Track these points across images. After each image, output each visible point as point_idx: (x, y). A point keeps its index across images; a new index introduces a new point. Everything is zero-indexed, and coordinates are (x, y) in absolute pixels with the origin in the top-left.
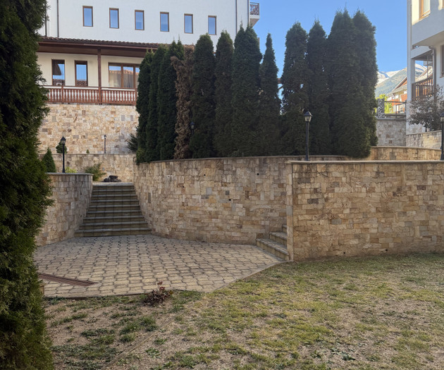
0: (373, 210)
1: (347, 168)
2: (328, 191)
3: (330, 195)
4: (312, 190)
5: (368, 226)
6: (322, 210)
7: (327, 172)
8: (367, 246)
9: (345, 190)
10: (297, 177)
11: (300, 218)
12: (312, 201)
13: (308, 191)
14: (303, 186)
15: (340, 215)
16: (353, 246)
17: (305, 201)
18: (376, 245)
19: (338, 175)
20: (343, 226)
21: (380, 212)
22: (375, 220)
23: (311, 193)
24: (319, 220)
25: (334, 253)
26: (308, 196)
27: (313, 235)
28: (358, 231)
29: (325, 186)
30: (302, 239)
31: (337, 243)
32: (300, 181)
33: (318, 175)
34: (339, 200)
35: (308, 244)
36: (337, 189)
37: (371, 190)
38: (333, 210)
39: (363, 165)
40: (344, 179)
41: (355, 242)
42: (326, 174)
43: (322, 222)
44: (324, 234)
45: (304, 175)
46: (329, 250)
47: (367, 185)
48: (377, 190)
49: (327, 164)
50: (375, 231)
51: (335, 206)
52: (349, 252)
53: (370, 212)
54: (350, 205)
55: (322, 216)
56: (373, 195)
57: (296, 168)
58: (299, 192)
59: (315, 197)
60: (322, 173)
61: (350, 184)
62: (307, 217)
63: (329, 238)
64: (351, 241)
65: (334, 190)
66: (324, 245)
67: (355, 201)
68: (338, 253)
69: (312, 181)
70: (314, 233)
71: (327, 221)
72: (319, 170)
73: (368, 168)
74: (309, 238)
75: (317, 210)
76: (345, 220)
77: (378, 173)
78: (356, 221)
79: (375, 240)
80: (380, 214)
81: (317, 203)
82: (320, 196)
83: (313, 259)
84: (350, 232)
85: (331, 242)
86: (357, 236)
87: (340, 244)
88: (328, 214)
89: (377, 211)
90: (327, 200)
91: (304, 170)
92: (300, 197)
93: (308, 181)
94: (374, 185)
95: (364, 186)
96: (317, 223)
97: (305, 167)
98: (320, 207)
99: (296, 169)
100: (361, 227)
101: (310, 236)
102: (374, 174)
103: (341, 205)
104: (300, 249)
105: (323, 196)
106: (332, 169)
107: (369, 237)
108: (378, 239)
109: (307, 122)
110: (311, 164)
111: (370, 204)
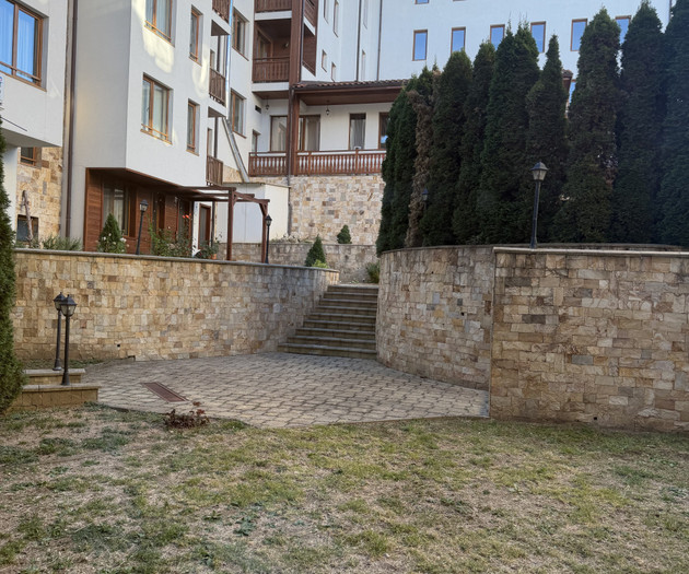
0: (666, 346)
1: (612, 265)
2: (566, 304)
3: (571, 311)
4: (533, 299)
5: (651, 375)
6: (552, 336)
7: (568, 270)
8: (645, 412)
9: (605, 303)
10: (504, 275)
11: (506, 346)
12: (532, 319)
13: (524, 300)
14: (514, 291)
15: (590, 349)
16: (616, 408)
17: (518, 317)
18: (666, 414)
19: (590, 275)
20: (599, 370)
21: (680, 350)
22: (669, 365)
23: (530, 305)
24: (544, 353)
25: (572, 416)
26: (524, 310)
27: (530, 379)
28: (628, 383)
29: (560, 294)
30: (508, 382)
31: (580, 398)
32: (509, 281)
33: (548, 273)
34: (590, 321)
35: (519, 392)
36: (586, 302)
37: (665, 307)
38: (575, 338)
39: (647, 260)
40: (603, 284)
41: (622, 401)
42: (565, 273)
43: (550, 357)
44: (552, 378)
45: (518, 272)
46: (563, 410)
47: (655, 296)
48: (677, 308)
49: (567, 254)
50: (668, 386)
51: (581, 330)
52: (604, 419)
53: (658, 349)
54: (613, 332)
55: (552, 347)
56: (668, 318)
57: (502, 259)
58: (506, 300)
59: (538, 311)
60: (555, 270)
61: (616, 293)
62: (520, 345)
63: (563, 388)
64: (613, 398)
65: (580, 302)
66: (553, 398)
67: (626, 325)
68: (582, 417)
69: (534, 283)
70: (533, 374)
71: (562, 356)
72: (550, 265)
73: (657, 265)
74: (521, 382)
75: (542, 335)
76: (600, 359)
77: (680, 276)
78: (623, 362)
79: (664, 402)
80: (679, 355)
81: (543, 323)
82: (549, 311)
83: (527, 419)
84: (610, 381)
85: (568, 395)
86: (624, 391)
87: (586, 402)
88: (565, 344)
89: (676, 347)
90: (563, 318)
91: (519, 263)
92: (507, 310)
93: (526, 282)
94: (670, 298)
95: (649, 298)
96: (541, 358)
97: (521, 259)
98: (548, 329)
99: (502, 262)
100: (637, 375)
101: (523, 379)
102: (671, 278)
103: (594, 331)
104: (502, 400)
105: (555, 312)
106: (578, 264)
107: (652, 396)
108: (673, 401)
109: (538, 180)
110: (534, 253)
111: (660, 335)
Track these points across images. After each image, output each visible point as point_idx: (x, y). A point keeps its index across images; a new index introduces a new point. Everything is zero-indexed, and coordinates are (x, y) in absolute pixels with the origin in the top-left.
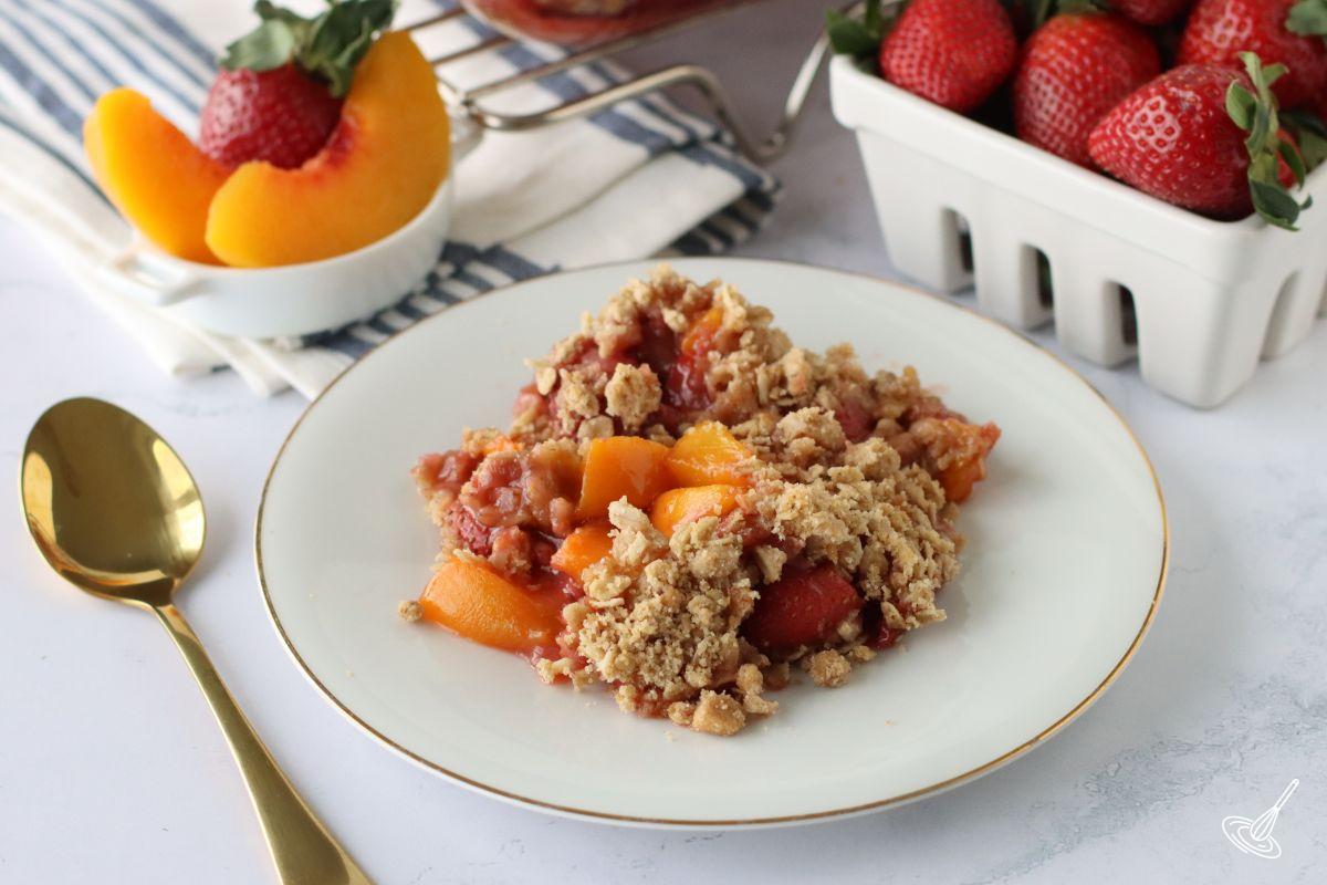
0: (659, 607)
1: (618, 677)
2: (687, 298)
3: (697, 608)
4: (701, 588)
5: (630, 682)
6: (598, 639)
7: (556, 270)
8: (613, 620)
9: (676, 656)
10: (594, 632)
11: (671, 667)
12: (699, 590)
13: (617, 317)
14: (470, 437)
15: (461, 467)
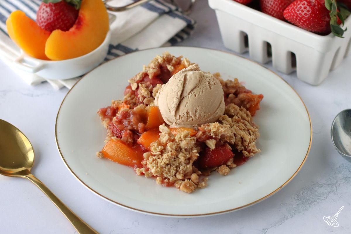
0: (170, 156)
1: (157, 174)
2: (173, 61)
3: (181, 157)
4: (183, 151)
5: (161, 176)
6: (152, 163)
7: (137, 50)
8: (157, 158)
9: (174, 170)
10: (151, 161)
11: (172, 173)
12: (182, 152)
13: (153, 67)
14: (114, 103)
15: (112, 111)
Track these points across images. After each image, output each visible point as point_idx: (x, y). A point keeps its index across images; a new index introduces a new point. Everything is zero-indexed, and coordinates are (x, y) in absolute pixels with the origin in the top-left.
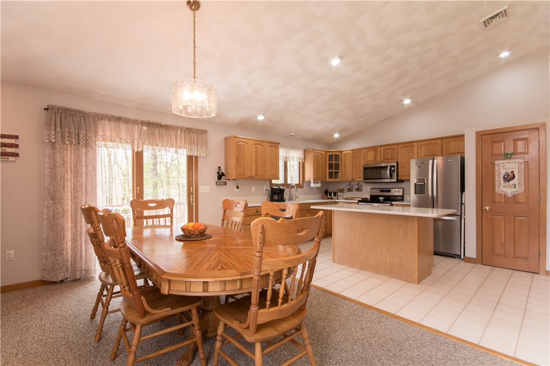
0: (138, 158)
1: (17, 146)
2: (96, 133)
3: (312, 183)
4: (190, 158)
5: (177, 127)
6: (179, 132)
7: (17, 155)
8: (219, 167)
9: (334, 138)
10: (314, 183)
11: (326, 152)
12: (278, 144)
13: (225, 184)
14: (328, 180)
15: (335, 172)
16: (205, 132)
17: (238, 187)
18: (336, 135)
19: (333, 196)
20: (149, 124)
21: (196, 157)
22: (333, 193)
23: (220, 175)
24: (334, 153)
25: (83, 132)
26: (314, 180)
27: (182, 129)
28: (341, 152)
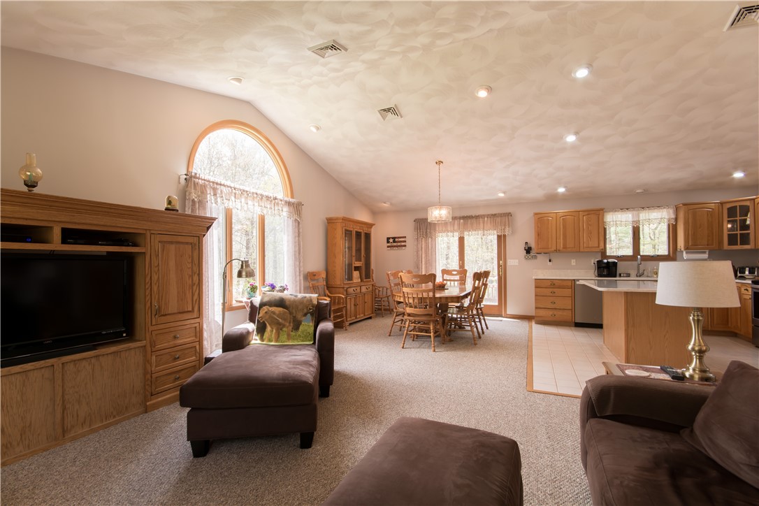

Directions for this task: Look above for the line holding "65: (334, 190)" and the line holding "110: (311, 164)", then output exactly those two lines and every line between them, nothing more.

Solution for this task:
65: (334, 190)
66: (324, 245)
67: (355, 201)
68: (338, 253)
69: (312, 181)
70: (314, 233)
71: (327, 221)
72: (319, 170)
73: (368, 168)
74: (309, 238)
75: (317, 210)
76: (345, 220)
77: (378, 173)
78: (356, 221)
79: (375, 240)
80: (380, 214)
81: (317, 203)
82: (320, 196)
83: (313, 259)
84: (350, 232)
85: (331, 242)
86: (357, 236)
87: (340, 244)
88: (328, 214)
89: (377, 211)
90: (327, 200)
91: (304, 170)
92: (300, 197)
93: (308, 181)
94: (374, 185)
95: (364, 186)
96: (317, 223)
97: (305, 167)
98: (320, 207)
99: (296, 169)
100: (361, 227)
101: (310, 236)
102: (374, 174)
103: (341, 205)
104: (300, 249)
105: (323, 196)
106: (332, 169)
107: (369, 237)
108: (378, 239)
109: (307, 122)
110: (311, 164)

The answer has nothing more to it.